Some years ago, a child entered our preschool with only one word, “mama,” in his vocabulary. Any attempts to verbalize beyond that one word resulted only in “uh-uh-uh”. The parents believed it was due to a hearing problem. As I worked with the boy, I became increasingly convinced that he also had verbal apraxia.
After I explained this to his mother, she immediately started researching the suggested label on the Internet. She came across the official website for CASANA, a parent support group for children with childhood apraxia of speech. This ultimately helped her obtain additional services for her son. This would not have happened, had I not used the apraxia “label” when explaining my observations to the mother. (Read more in CAS—What We Can Learn from Two Case Studies.)

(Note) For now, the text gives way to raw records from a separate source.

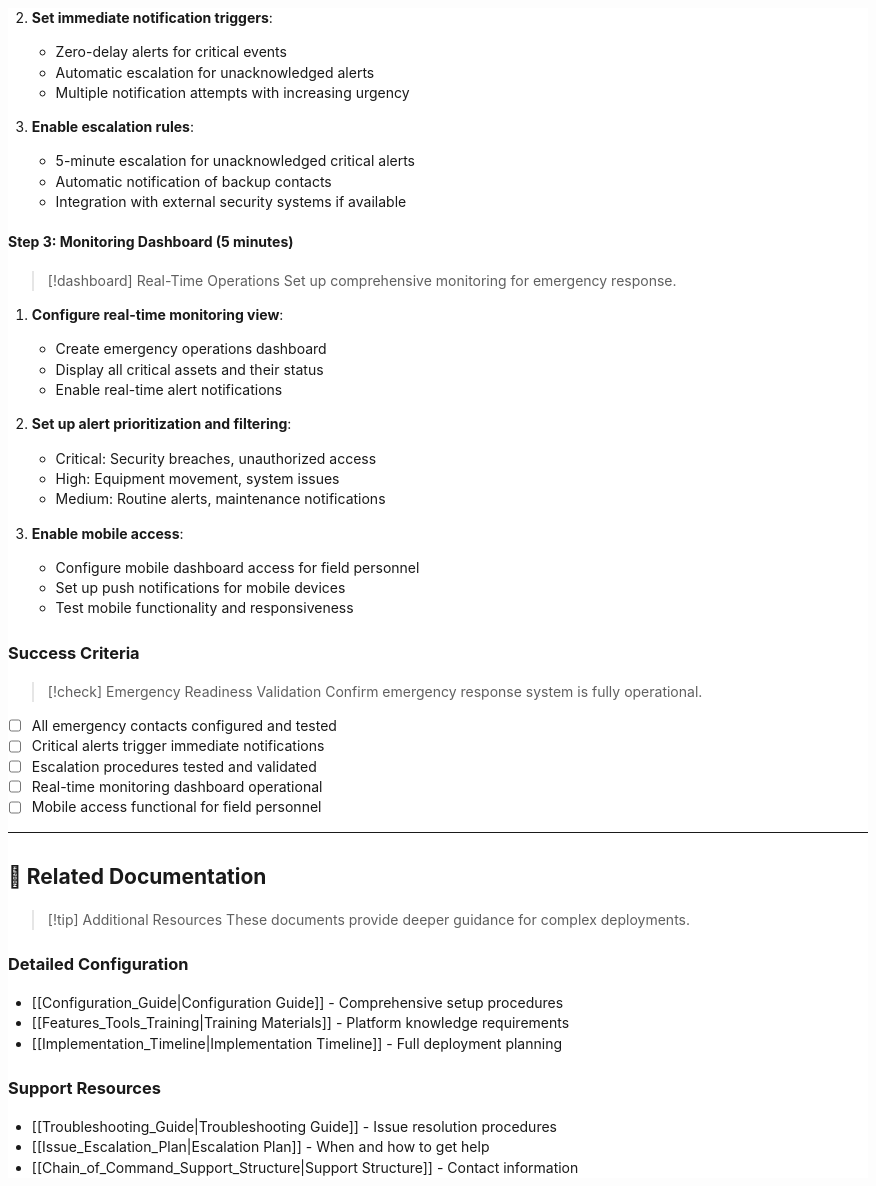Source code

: 2. **Set immediate notification triggers**:
   - Zero-delay alerts for critical events
   - Automatic escalation for unacknowledged alerts
   - Multiple notification attempts with increasing urgency

3. **Enable escalation rules**:
   - 5-minute escalation for unacknowledged critical alerts
   - Automatic notification of backup contacts
   - Integration with external security systems if available

#### Step 3: Monitoring Dashboard (5 minutes)
> [!dashboard] Real-Time Operations
> Set up comprehensive monitoring for emergency response.

1. **Configure real-time monitoring view**:
   - Create emergency operations dashboard
   - Display all critical assets and their status
   - Enable real-time alert notifications

2. **Set up alert prioritization and filtering**:
   - Critical: Security breaches, unauthorized access
   - High: Equipment movement, system issues
   - Medium: Routine alerts, maintenance notifications

3. **Enable mobile access**:
   - Configure mobile dashboard access for field personnel
   - Set up push notifications for mobile devices
   - Test mobile functionality and responsiveness

### Success Criteria
> [!check] Emergency Readiness Validation
> Confirm emergency response system is fully operational.

- [ ] All emergency contacts configured and tested
- [ ] Critical alerts trigger immediate notifications
- [ ] Escalation procedures tested and validated
- [ ] Real-time monitoring dashboard operational
- [ ] Mobile access functional for field personnel

---

## 🔗 Related Documentation

> [!tip] Additional Resources
> These documents provide deeper guidance for complex deployments.

### Detailed Configuration
- [[Configuration_Guide|Configuration Guide]] - Comprehensive setup procedures
- [[Features_Tools_Training|Training Materials]] - Platform knowledge requirements
- [[Implementation_Timeline|Implementation Timeline]] - Full deployment planning

### Support Resources
- [[Troubleshooting_Guide|Troubleshooting Guide]] - Issue resolution procedures
- [[Issue_Escalation_Plan|Escalation Plan]] - When and how to get help
- [[Chain_of_Command_Support_Structure|Support Structure]] - Contact information

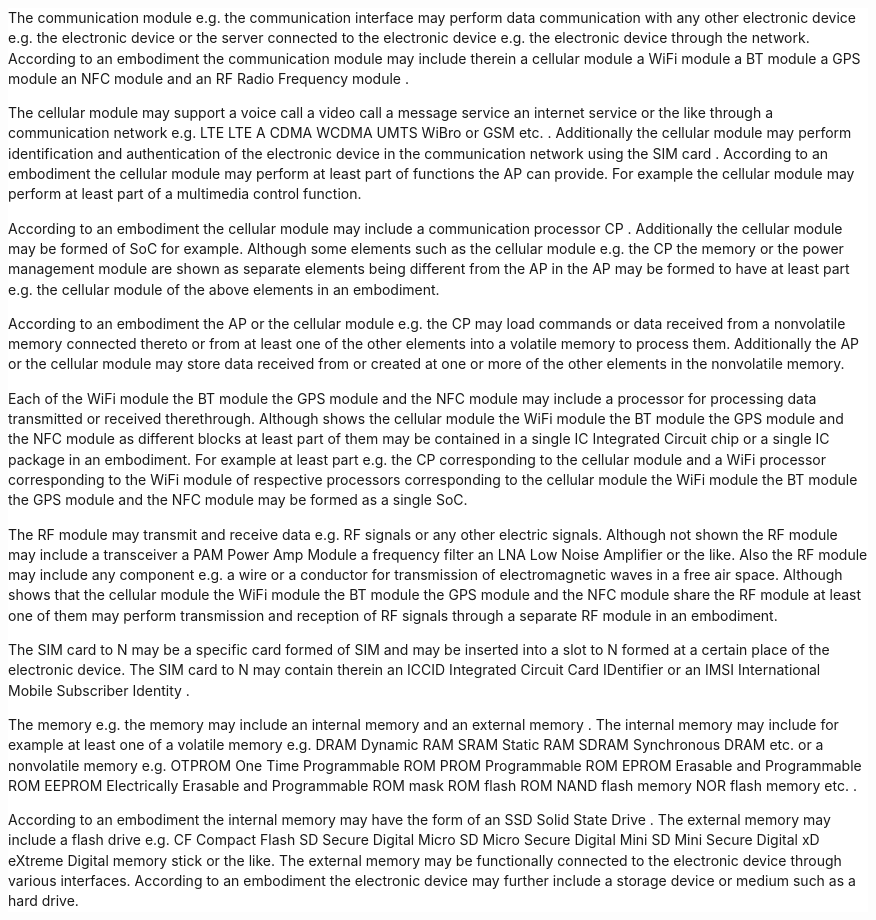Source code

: The communication module e.g. the communication interface may perform data communication with any other electronic device e.g. the electronic device or the server connected to the electronic device e.g. the electronic device through the network. According to an embodiment the communication module may include therein a cellular module a WiFi module a BT module a GPS module an NFC module and an RF Radio Frequency module .

The cellular module may support a voice call a video call a message service an internet service or the like through a communication network e.g. LTE LTE A CDMA WCDMA UMTS WiBro or GSM etc. . Additionally the cellular module may perform identification and authentication of the electronic device in the communication network using the SIM card . According to an embodiment the cellular module may perform at least part of functions the AP can provide. For example the cellular module may perform at least part of a multimedia control function.

According to an embodiment the cellular module may include a communication processor CP . Additionally the cellular module may be formed of SoC for example. Although some elements such as the cellular module e.g. the CP the memory or the power management module are shown as separate elements being different from the AP in the AP may be formed to have at least part e.g. the cellular module of the above elements in an embodiment.

According to an embodiment the AP or the cellular module e.g. the CP may load commands or data received from a nonvolatile memory connected thereto or from at least one of the other elements into a volatile memory to process them. Additionally the AP or the cellular module may store data received from or created at one or more of the other elements in the nonvolatile memory.

Each of the WiFi module the BT module the GPS module and the NFC module may include a processor for processing data transmitted or received therethrough. Although shows the cellular module the WiFi module the BT module the GPS module and the NFC module as different blocks at least part of them may be contained in a single IC Integrated Circuit chip or a single IC package in an embodiment. For example at least part e.g. the CP corresponding to the cellular module and a WiFi processor corresponding to the WiFi module of respective processors corresponding to the cellular module the WiFi module the BT module the GPS module and the NFC module may be formed as a single SoC.

The RF module may transmit and receive data e.g. RF signals or any other electric signals. Although not shown the RF module may include a transceiver a PAM Power Amp Module a frequency filter an LNA Low Noise Amplifier or the like. Also the RF module may include any component e.g. a wire or a conductor for transmission of electromagnetic waves in a free air space. Although shows that the cellular module the WiFi module the BT module the GPS module and the NFC module share the RF module at least one of them may perform transmission and reception of RF signals through a separate RF module in an embodiment.

The SIM card   to  N may be a specific card formed of SIM and may be inserted into a slot   to  N formed at a certain place of the electronic device. The SIM card   to  N may contain therein an ICCID Integrated Circuit Card IDentifier or an IMSI International Mobile Subscriber Identity .

The memory e.g. the memory may include an internal memory and an external memory . The internal memory may include for example at least one of a volatile memory e.g. DRAM Dynamic RAM SRAM Static RAM SDRAM Synchronous DRAM etc. or a nonvolatile memory e.g. OTPROM One Time Programmable ROM PROM Programmable ROM EPROM Erasable and Programmable ROM EEPROM Electrically Erasable and Programmable ROM mask ROM flash ROM NAND flash memory NOR flash memory etc. .

According to an embodiment the internal memory may have the form of an SSD Solid State Drive . The external memory may include a flash drive e.g. CF Compact Flash SD Secure Digital Micro SD Micro Secure Digital Mini SD Mini Secure Digital xD eXtreme Digital memory stick or the like. The external memory may be functionally connected to the electronic device through various interfaces. According to an embodiment the electronic device may further include a storage device or medium such as a hard drive.
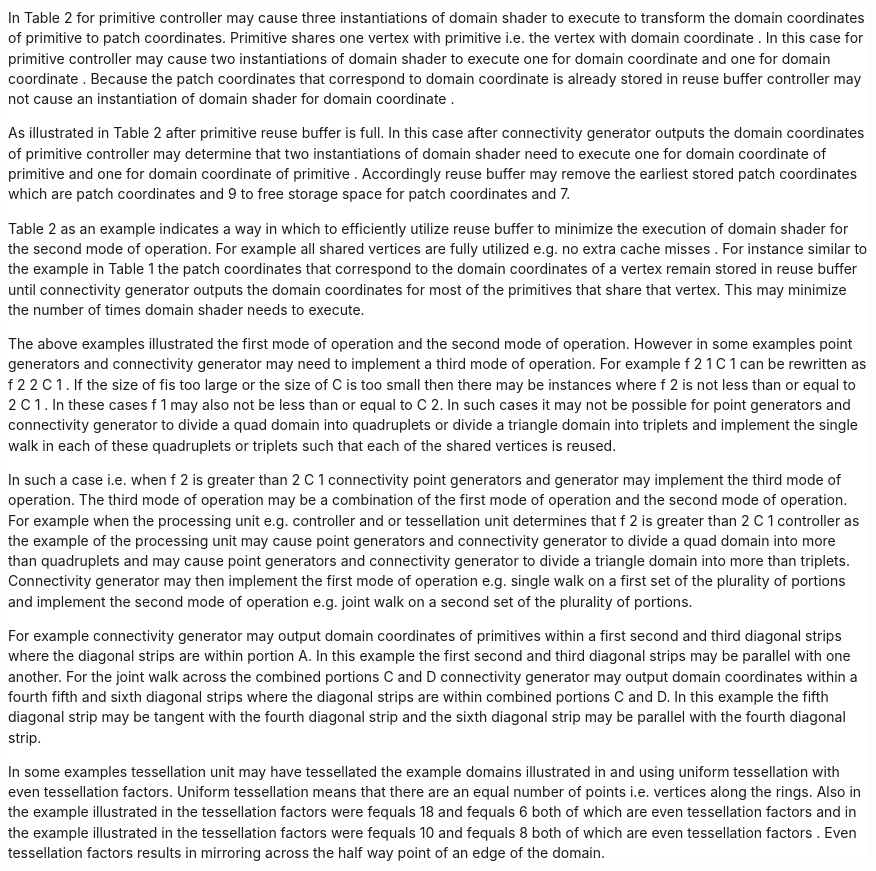 In Table 2 for primitive controller may cause three instantiations of domain shader to execute to transform the domain coordinates of primitive to patch coordinates. Primitive shares one vertex with primitive i.e. the vertex with domain coordinate . In this case for primitive controller may cause two instantiations of domain shader to execute one for domain coordinate and one for domain coordinate . Because the patch coordinates that correspond to domain coordinate is already stored in reuse buffer controller may not cause an instantiation of domain shader for domain coordinate .

As illustrated in Table 2 after primitive reuse buffer is full. In this case after connectivity generator outputs the domain coordinates of primitive controller may determine that two instantiations of domain shader need to execute one for domain coordinate of primitive and one for domain coordinate of primitive . Accordingly reuse buffer may remove the earliest stored patch coordinates which are patch coordinates and 9 to free storage space for patch coordinates and 7.

Table 2 as an example indicates a way in which to efficiently utilize reuse buffer to minimize the execution of domain shader for the second mode of operation. For example all shared vertices are fully utilized e.g. no extra cache misses . For instance similar to the example in Table 1 the patch coordinates that correspond to the domain coordinates of a vertex remain stored in reuse buffer until connectivity generator outputs the domain coordinates for most of the primitives that share that vertex. This may minimize the number of times domain shader needs to execute.

The above examples illustrated the first mode of operation and the second mode of operation. However in some examples point generators and connectivity generator may need to implement a third mode of operation. For example f 2 1 C 1 can be rewritten as f 2 2 C 1 . If the size of fis too large or the size of C is too small then there may be instances where f 2 is not less than or equal to 2 C 1 . In these cases f 1 may also not be less than or equal to C 2. In such cases it may not be possible for point generators and connectivity generator to divide a quad domain into quadruplets or divide a triangle domain into triplets and implement the single walk in each of these quadruplets or triplets such that each of the shared vertices is reused.

In such a case i.e. when f 2 is greater than 2 C 1 connectivity point generators and generator may implement the third mode of operation. The third mode of operation may be a combination of the first mode of operation and the second mode of operation. For example when the processing unit e.g. controller and or tessellation unit determines that f 2 is greater than 2 C 1 controller as the example of the processing unit may cause point generators and connectivity generator to divide a quad domain into more than quadruplets and may cause point generators and connectivity generator to divide a triangle domain into more than triplets. Connectivity generator may then implement the first mode of operation e.g. single walk on a first set of the plurality of portions and implement the second mode of operation e.g. joint walk on a second set of the plurality of portions.

For example connectivity generator may output domain coordinates of primitives within a first second and third diagonal strips where the diagonal strips are within portion A. In this example the first second and third diagonal strips may be parallel with one another. For the joint walk across the combined portions C and D connectivity generator may output domain coordinates within a fourth fifth and sixth diagonal strips where the diagonal strips are within combined portions C and D. In this example the fifth diagonal strip may be tangent with the fourth diagonal strip and the sixth diagonal strip may be parallel with the fourth diagonal strip.

In some examples tessellation unit may have tessellated the example domains illustrated in and using uniform tessellation with even tessellation factors. Uniform tessellation means that there are an equal number of points i.e. vertices along the rings. Also in the example illustrated in the tessellation factors were fequals 18 and fequals 6 both of which are even tessellation factors and in the example illustrated in the tessellation factors were fequals 10 and fequals 8 both of which are even tessellation factors . Even tessellation factors results in mirroring across the half way point of an edge of the domain.
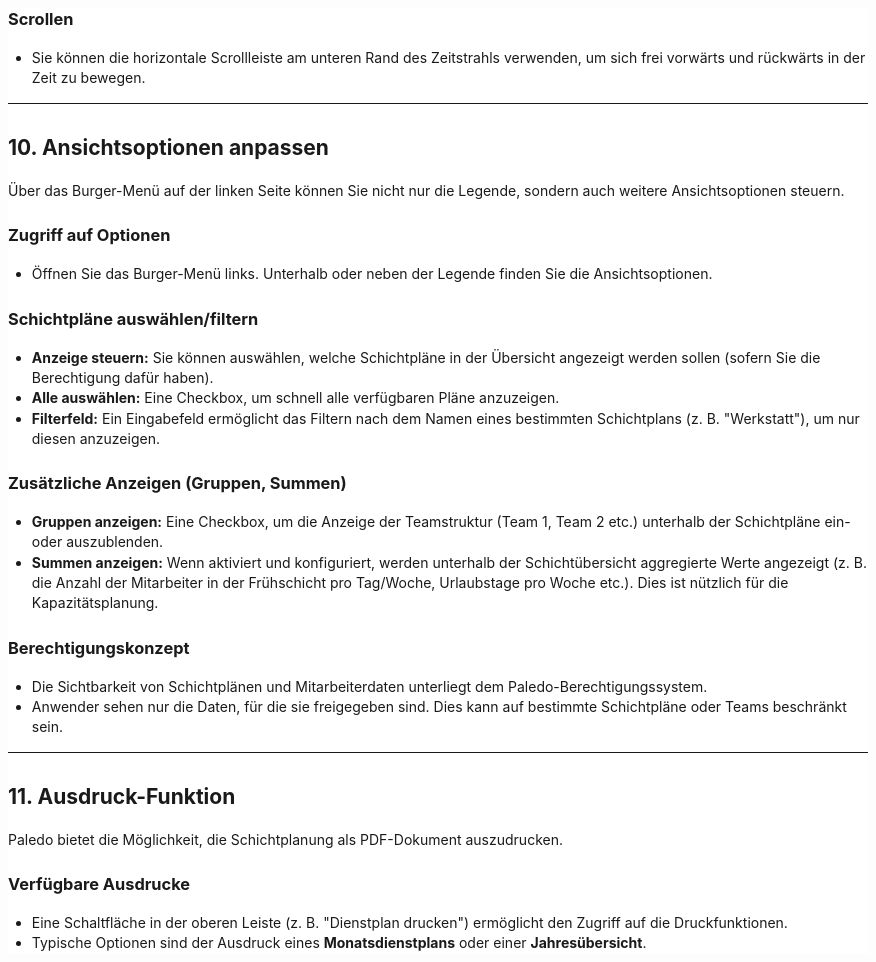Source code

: ### Scrollen

* Sie können die horizontale Scrollleiste am unteren Rand des Zeitstrahls verwenden, um sich frei vorwärts und rückwärts in der Zeit zu bewegen.

***

## 10. Ansichtsoptionen anpassen

Über das Burger-Menü auf der linken Seite können Sie nicht nur die Legende, sondern auch weitere Ansichtsoptionen steuern.

### Zugriff auf Optionen

* Öffnen Sie das Burger-Menü links. Unterhalb oder neben der Legende finden Sie die Ansichtsoptionen.

### Schichtpläne auswählen/filtern

* **Anzeige steuern:** Sie können auswählen, welche Schichtpläne in der Übersicht angezeigt werden sollen (sofern Sie die Berechtigung dafür haben).
* **Alle auswählen:** Eine Checkbox, um schnell alle verfügbaren Pläne anzuzeigen.
* **Filterfeld:** Ein Eingabefeld ermöglicht das Filtern nach dem Namen eines bestimmten Schichtplans (z. B. "Werkstatt"), um nur diesen anzuzeigen.

### Zusätzliche Anzeigen (Gruppen, Summen)

* **Gruppen anzeigen:** Eine Checkbox, um die Anzeige der Teamstruktur (Team 1, Team 2 etc.) unterhalb der Schichtpläne ein- oder auszublenden.
* **Summen anzeigen:** Wenn aktiviert und konfiguriert, werden unterhalb der Schichtübersicht aggregierte Werte angezeigt (z. B. die Anzahl der Mitarbeiter in der Frühschicht pro Tag/Woche, Urlaubstage pro Woche etc.). Dies ist nützlich für die Kapazitätsplanung.

### Berechtigungskonzept

* Die Sichtbarkeit von Schichtplänen und Mitarbeiterdaten unterliegt dem Paledo-Berechtigungssystem.
* Anwender sehen nur die Daten, für die sie freigegeben sind. Dies kann auf bestimmte Schichtpläne oder Teams beschränkt sein.

***

## 11. Ausdruck-Funktion

Paledo bietet die Möglichkeit, die Schichtplanung als PDF-Dokument auszudrucken.

### Verfügbare Ausdrucke

* Eine Schaltfläche in der oberen Leiste (z. B. "Dienstplan drucken") ermöglicht den Zugriff auf die Druckfunktionen.
* Typische Optionen sind der Ausdruck eines **Monatsdienstplans** oder einer **Jahresübersicht**.
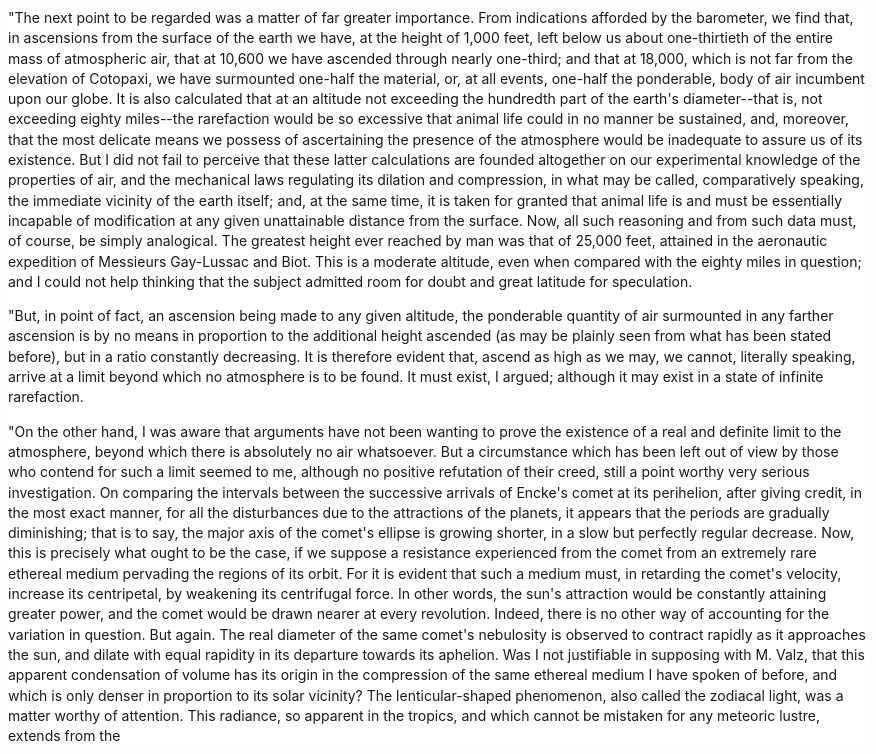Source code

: "The next point to be regarded was a matter of far greater importance.
From indications afforded by the barometer, we find that, in ascensions
from the surface of the earth we have, at the height of 1,000 feet, left
below us about one-thirtieth of the entire mass of atmospheric air, that
at 10,600 we have ascended through nearly one-third; and that at 18,000,
which is not far from the elevation of Cotopaxi, we have surmounted
one-half the material, or, at all events, one-half the ponderable,
body of air incumbent upon our globe. It is also calculated that at an
altitude not exceeding the hundredth part of the earth's diameter--that
is, not exceeding eighty miles--the rarefaction would be so excessive
that animal life could in no manner be sustained, and, moreover, that
the most delicate means we possess of ascertaining the presence of the
atmosphere would be inadequate to assure us of its existence. But I
did not fail to perceive that these latter calculations are founded
altogether on our experimental knowledge of the properties of air, and
the mechanical laws regulating its dilation and compression, in what may
be called, comparatively speaking, the immediate vicinity of the earth
itself; and, at the same time, it is taken for granted that animal
life is and must be essentially incapable of modification at any given
unattainable distance from the surface. Now, all such reasoning and from
such data must, of course, be simply analogical. The greatest height
ever reached by man was that of 25,000 feet, attained in the aeronautic
expedition of Messieurs Gay-Lussac and Biot. This is a moderate
altitude, even when compared with the eighty miles in question; and I
could not help thinking that the subject admitted room for doubt and
great latitude for speculation.

"But, in point of fact, an ascension being made to any given altitude,
the ponderable quantity of air surmounted in any farther ascension is
by no means in proportion to the additional height ascended (as may
be plainly seen from what has been stated before), but in a ratio
constantly decreasing. It is therefore evident that, ascend as high as
we may, we cannot, literally speaking, arrive at a limit beyond which
no atmosphere is to be found. It must exist, I argued; although it may
exist in a state of infinite rarefaction.

"On the other hand, I was aware that arguments have not been wanting
to prove the existence of a real and definite limit to the atmosphere,
beyond which there is absolutely no air whatsoever. But a circumstance
which has been left out of view by those who contend for such a limit
seemed to me, although no positive refutation of their creed, still
a point worthy very serious investigation. On comparing the intervals
between the successive arrivals of Encke's comet at its perihelion,
after giving credit, in the most exact manner, for all the disturbances
due to the attractions of the planets, it appears that the periods are
gradually diminishing; that is to say, the major axis of the comet's
ellipse is growing shorter, in a slow but perfectly regular decrease.
Now, this is precisely what ought to be the case, if we suppose a
resistance experienced from the comet from an extremely rare ethereal
medium pervading the regions of its orbit. For it is evident that such
a medium must, in retarding the comet's velocity, increase its
centripetal, by weakening its centrifugal force. In other words, the
sun's attraction would be constantly attaining greater power, and the
comet would be drawn nearer at every revolution. Indeed, there is no
other way of accounting for the variation in question. But again. The
real diameter of the same comet's nebulosity is observed to contract
rapidly as it approaches the sun, and dilate with equal rapidity in its
departure towards its aphelion. Was I not justifiable in supposing with
M. Valz, that this apparent condensation of volume has its origin in
the compression of the same ethereal medium I have spoken of before,
and which is only denser in proportion to its solar vicinity? The
lenticular-shaped phenomenon, also called the zodiacal light, was a
matter worthy of attention. This radiance, so apparent in the tropics,
and which cannot be mistaken for any meteoric lustre, extends from the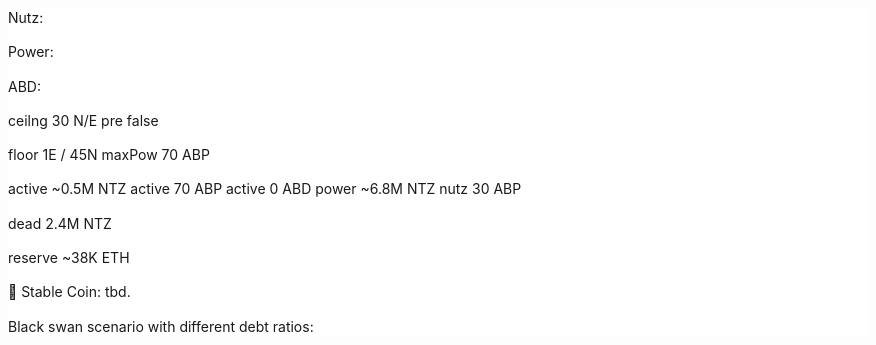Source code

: 
Nutz:


Power:


ABD:


ceilng
30 N/E
pre
false




floor
1E / 45N
maxPow
70 ABP




active
~0.5M NTZ
active
70 ABP
active
0 ABD
power
~6.8M NTZ
nutz
30 ABP




dead
2.4M NTZ








reserve
~38K ETH













Stable Coin:
tbd.

Black swan scenario with different debt ratios:


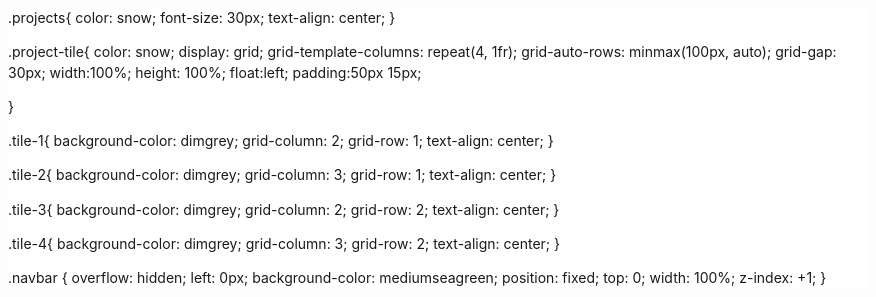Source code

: .projects{
 color: snow;
 font-size: 30px;
 text-align: center;
}

.project-tile{
  color: snow;
  display: grid;
  grid-template-columns: repeat(4, 1fr);
  grid-auto-rows: minmax(100px, auto);
  grid-gap: 30px;
  width:100%;
  height: 100%;
  float:left;
  padding:50px 15px;
  
}

.tile-1{
  background-color: dimgrey;
  grid-column: 2;
  grid-row: 1;
  text-align: center;
}

.tile-2{
  background-color: dimgrey;
  grid-column: 3;
  grid-row: 1;
  text-align: center;
}

.tile-3{
  background-color: dimgrey;
  grid-column: 2;
  grid-row: 2;
  text-align: center;
}

.tile-4{
  background-color: dimgrey;
  grid-column: 3;
  grid-row: 2;
  text-align: center;
}

.navbar {
  overflow: hidden;
  left: 0px;
  background-color: mediumseagreen;
  position: fixed;
  top: 0;
  width: 100%;
  z-index: +1;
}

A Label Can Help You Obtain Funding and Other Resources
Labels are essential for any billing purposes and are therefore important in communicating with physicians. Unfortunately, insurance companies seldom cover speech therapy. They consider most speech-language problems in children to be developmental or “educational” rather than “medical.” There are some exceptions.
Most diagnostic labels used for speech-language problems do have a medical billing code attached to them. That does not mean, however, that insurance companies will pay for services. Some diagnoses are more likely than others to generate funding. Autism and CAS, Childhood Apraxia of Speech, are somewhat more likely than many others to get coverage. That is because they are considered to have a neurological basis.
If your child has a speech problem that will require long term, intensive services, such as CAS, it is worth pursuing coverage. Some insurance companies are more lenient than others. Medicaid tends to be more likely to cover speech therapy than most insurance companies.
Labels Are Not the Final Word
While labels can be very helpful, you should be cautious in accepting a given “label” as the final word. Your child is constantly developing and learning. What appears to be the most appropriate diagnosis at one point may later give way to another.
When it comes to speech and language development, there are often several interacting factors. Persistent ear infections in the young child can cause a significant delay in speech development. It can then easily be concluded that the hearing problem is the sole cause of the child’s speech problem.
We sometimes see a child’s speech failing to catch up as expected after successful treatment of a hearing problem. I have in such cases often found that there is another factor involved. The two factors interact, and sorting out which of the factors is having the greatest effect can take time.
There are other reasons why it can take time to arrive at a specific, diagnostic label. How the child responds to intervention will many times tell us more than formal tests. I have at times found myself disagreeing with the diagnosis given by another professional, who has drawn conclusions based on a single, diagnostic session.
In summary, labels can be very helpful, especially when they give us direction for how to best approach the problem through therapy, instruction, or home activities. On the other hand, they can be harmful if misused or incorrect. It is therefore important to use labels carefully and with sufficient confidentiality. Let us appropriately label the problem but not label the child.